Metastatic ovarian, prostate and breast cancers are notoriously difficult to treat and often deadly. Now, Salk Institute researchers have revealed a new role for the CDK12 protein. The findings were published in the print version of Genes & Development on April 1, 2019.

“Approximately 3-5 percent of prostate, ovarian, and breast cancers contain mutations in the CDK12 gene, and recent studies have shown that this subset is uniquely responsive to immunotherapy drugs, whereas the majority of these cancers do not respond,” says Salk Professor Katherine Jones, senior author of the paper. “This suggests, for the majority of these cancers that lack a CDK12 mutation, chemical inhibitors of CDK12 could be used to make the cancer more easily killed by chemotherapy drugs, and potentially more sensitive to immunotherapy treatments as well.” The results suggest it could be a drug target for many cancers that have spread throughout the body.

By analyzing the role of CDK12 in protecting the cells from chemotherapy, the group discovered a new group of genes that are controlled by CDK12, including many genes that are regulated by another protein called mTORC1, which controls cancer cell metabolism. And although CDK12 is predominantly located in the nucleus of the cell, it works with mTORC1 to control the process of translation—an important step in creating a new protein within the cell.

“CDK12 is a recently identified gene that controls the expression of genes required for DNA repair, but its detailed mechanism and function are just beginning to be explored,” says first author Seung Choi, a former staff scientist and a current Salk research collaborator. “Therefore, if CDK12 is inhibited, the cell cannot repair DNA efficiently, and the cells are more prone to dying in response to chemotherapy. We wanted to understand how CDK12 might be involved in cancer in order to advance cancer treatment options.”

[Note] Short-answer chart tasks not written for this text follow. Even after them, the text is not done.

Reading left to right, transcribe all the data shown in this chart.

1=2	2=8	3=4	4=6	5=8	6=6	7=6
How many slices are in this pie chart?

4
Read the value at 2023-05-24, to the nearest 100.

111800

In a collaboration with the lab of Salk Professor Alan Saghatelian, the team was able to identify specific genes that were regulated by CDK12 at the level of translation. Several hundred genes were found to be controlled by CDK12 in this new way, many of which are tied to cancer cell growth.

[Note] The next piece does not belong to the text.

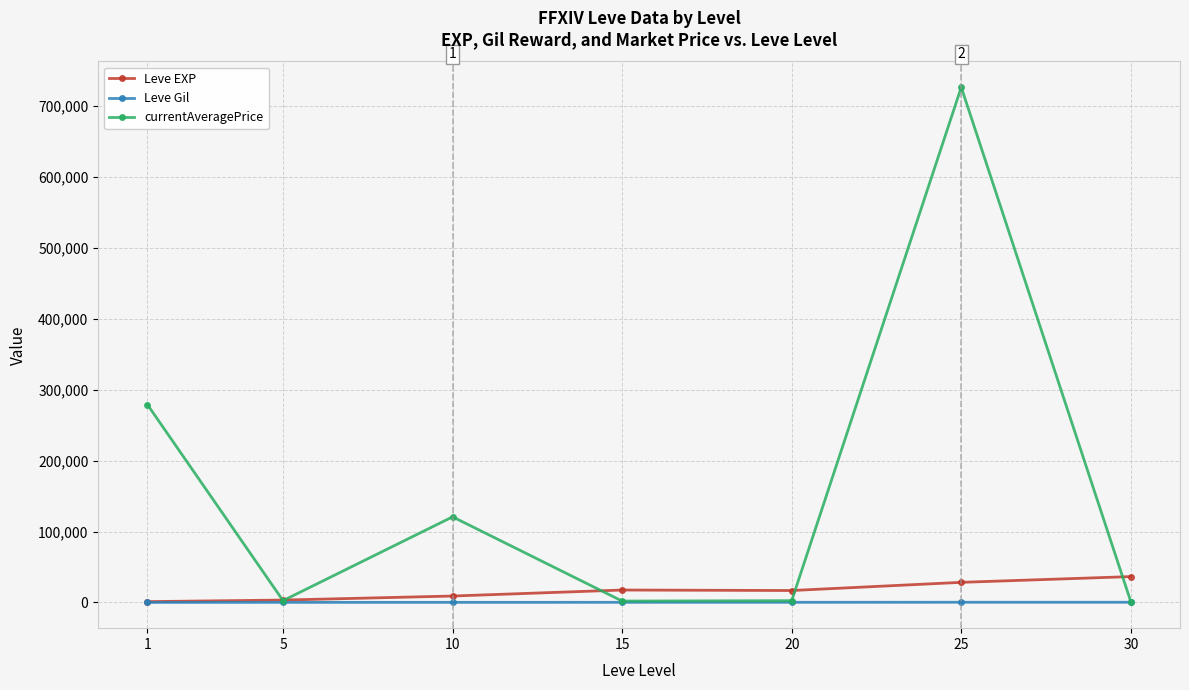

How many distinct data groups are displayed?

3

To the surprise of the researchers, many of the other newly identified CDK12-regulated genes were critical for cell division (mitosis). Microscopy imaging studies by Seunjae Kim, a postdoctoral fellow at Salk, revealed that CDK12 helped the chromosomes condense and then separate to become two distinct cells. This role for CDK12 in the expression of a whole network of genes necessary for mitosis was entirely unknown.

“We’ve discovered a new translation pathway that nobody knew existed, which is used by a lot of the factors that are involved in cell division—specifically, separating the chromosomes,” says Jones, who holds the Edwin K. Hunter Chair in the Regulatory Biology Laboratory. “This new information about the role of CDK12 helps us understand how cancer cells are disorganized, and also how chemical inhibitors of CDK12 could help kill cancer cells. The findings suggest that targeted inhibitors to CDK12 might also block parts of the mTOR pathway, and synergize with mTOR inhibitors or mitotic inhibitors that are important components of current therapies.”